ジョン・ディクスン・カー「カー短編全集6:ヴァンパイアの塔」エラリー・クイーン編「ミニ・ミステリ傑作選」

ジョン・ディクスン・カー「カー短編全集6:ヴァンパイアの塔」
こちらもグリーン氏編集によるラジオドラマ集"The Dead Sleep Lightly"(グリーン氏による長い解説付き)に、短編「刑事の休日」を加え、さらにマジックとミステリー評論の大家、松田道弘の「新カー問答」も併せて収録したもの。
"The Door to Doom"のラジオ・ドラマはサスペンス色が強かったが、こちらは怪奇色が強い作品が多い。どんでん返しが見事な「悪魔の使徒」が興味深い。
また「死者の眠りは浅い」の前半は、かの「猿の手」なみの恐怖が味わえる。
他作品からのプロットやトリックの流用が何作かあるものの、読み応えは充分である。

 

エラリー・クイーン編「ミニ・ミステリ傑作選」
先日、カーの「ホームズ・パロディ」の1作が、重複を避けるために「カー短編全集5」からカットされていた、という話を書いたのだが
http://hakuasin.hatenablog.com/entries/2014/04/24
それがこの「ミニ・ミステリ傑作選」である。
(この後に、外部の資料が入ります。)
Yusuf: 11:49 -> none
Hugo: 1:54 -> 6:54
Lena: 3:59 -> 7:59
1冊の中に70編というのはさすがに圧巻である。
とりあえずカーの「ホームズ・パロディ」のみ読んで、あとは暇を見つけて読むつもりだが、ざっと作者の名前を見て(ほとんど知らない人ばかりだが)ショート・ミステリーならフレドリック・ブラウンは欠かせないだろう、と思ったが無い。あれれ、と思ったが、例のごとく重複するので日本版ではカットされたとの事(ちなみに「まっ白な嘘」の「町を求む」)他にもカットがあり結果的に67編が収録されている。
まあ、フレドリック・ブラウンがちゃんと評価されていたのを知って一安心。
それと、なんとアーサー・C・クラークの名が見えるのがSFファンとしては嬉しい。「火星の犯罪」という作品だが、これは未読のはず。